The nice thing about the freezer option is that the freeze/thaw cycle helps break down your waste. The not so great thing is that you have to use up freezer space for waste. Unless your compost is a great distance away (I used to do this when I had a pile at a community garden 4 miles from home), it’s usually just easier to carry it outside as you generate it.


I’m not the greenest person around, but I actually find composting to be kind of fulfilling, seeing your old fruits and vegetables turn into something useful — and for free, once you get the start-up costs out of the way.

We have a basic square compost bin I purchased from Sam’s Club a few years ago. I have mixed feelings about it. It does have a sliding door on one side so you can stick your trowel in and get a small scoop of compost. It doesn’t make mixing easy though, so for our next bin, I’m considering getting a spinning one to help speed the process up a bit.
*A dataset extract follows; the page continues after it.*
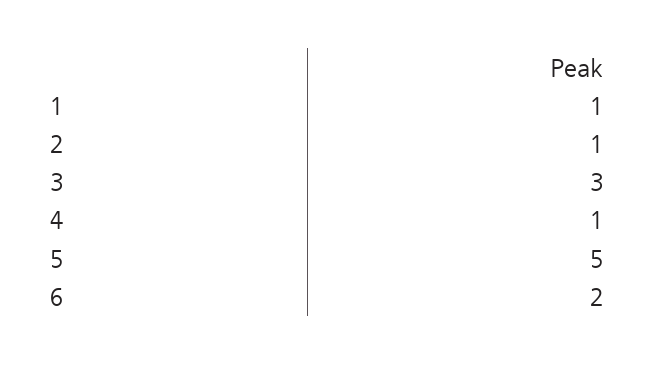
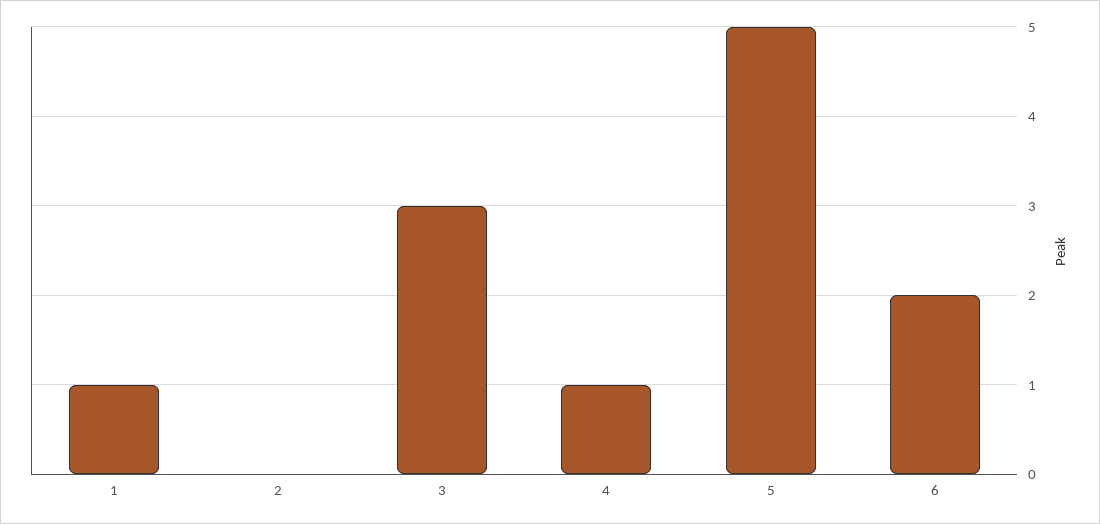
2: 1 -> 0

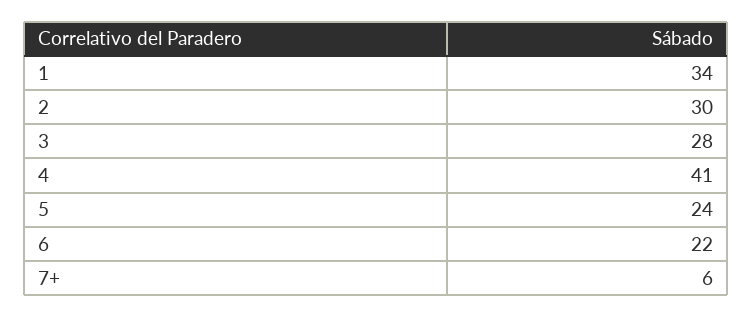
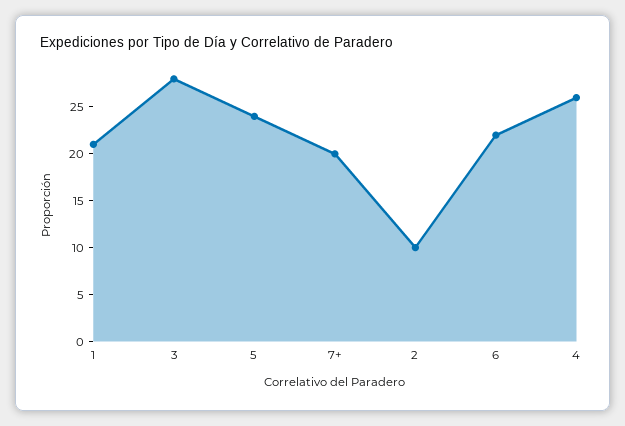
1: 34 -> 21
2: 30 -> 10
4: 41 -> 26
7+: 6 -> 20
I wouldn’t recommend getting a countertop bin. I spent a decent amount of money on a stainless steel version with a carbon filter, even though our bin is approximately 25 steps away from our kitchen. I’d use the countertop bin, but would wait to empty it….and then I’d have a smelly, juicy, moldy bin that attracted gnats and fruit flies. I quit using it, since it’s so much easier to just walk outside and clean out one bowl than it is to deal with that hot mess.

I too have reservations about that bin. We keep a countertop bin with a charcoal filter and empty it every other day into a pile in the back yard and have not had any problems with dogs or other critters getting in. We have 2 piles in the that’s receiving scraps etc..and one that’s “cooking” – once you have it to a certain point, you want to leave it alone for 6 weeks to break down. It’s very rewarding to feed your plants for free with your own waster that didn’t end up in a landfill.

Mary S

I will say that the year I did my own compost my plants did AMAZING. I had a neighbor then and we shared the yard, and the difference between his plants and mine was hilarious — it was like a commercial for composting, mine looked so much better.


It shouldn”t smell if it doesn’t get too wet, and if you avoid putting any meat or dairy in it.

It helps if you can stir it all up once in a while. But I agree with you that this particular design makes it look difficult to get out the fully composted material. It looks to me as if you need to fill it maybe 3/4 full, keep stirring it, and then don’t add anything to it. Then, once it’s all composted, you could empty it and begin anew.

We had several rabbits and were able to compost their leftover hay, and litter box leavings. But you can’t do the same with dog or cat feces, because it carries things that can be bad for people.

Problems with fruit flies hovering the compost pile can be remedied by covering the exposed “trash” ( e.g fruits or vegetable) which these fruit flies are attracted to. You can use a pile of grass clippings to cover the exposed fruit or vegetable. You can also add lime or calcium to drive away these fruit flies.- Kirsten


I love my compost pile!!! I lucked out when I snagged a huge, wooden, two section compost bin on Craigslist. The guy had built it for his wife and she didn’t want it. Perhaps she wanted flowers for her birthday instead?? ) I am on my third year of making compost. In the fall I shred tons of leaves with my electric leaf shredder (another Craigslist find). I keep bags of them behind my bin. My compost is made with layers of the shredded dried leaves and UNCOOKED kitchen waste. I keep a white, 5 gal. covered plastic pail in my kitchen (Home Depot $3.95) for our uncooked kitchen scraps and daily coffee grounds.
It is amazing how it NEVER smells so I only carry it out to the bin when it is full. If the weather is reasonable and the snow isn’t too deep, I add a layer of shredded leaves from the stored bags every so often. In the summer I occasionally turn the compost with a garden fork. My advice is to not get too intimidated by all the advice out there. Composting doesn’t need to be complicated!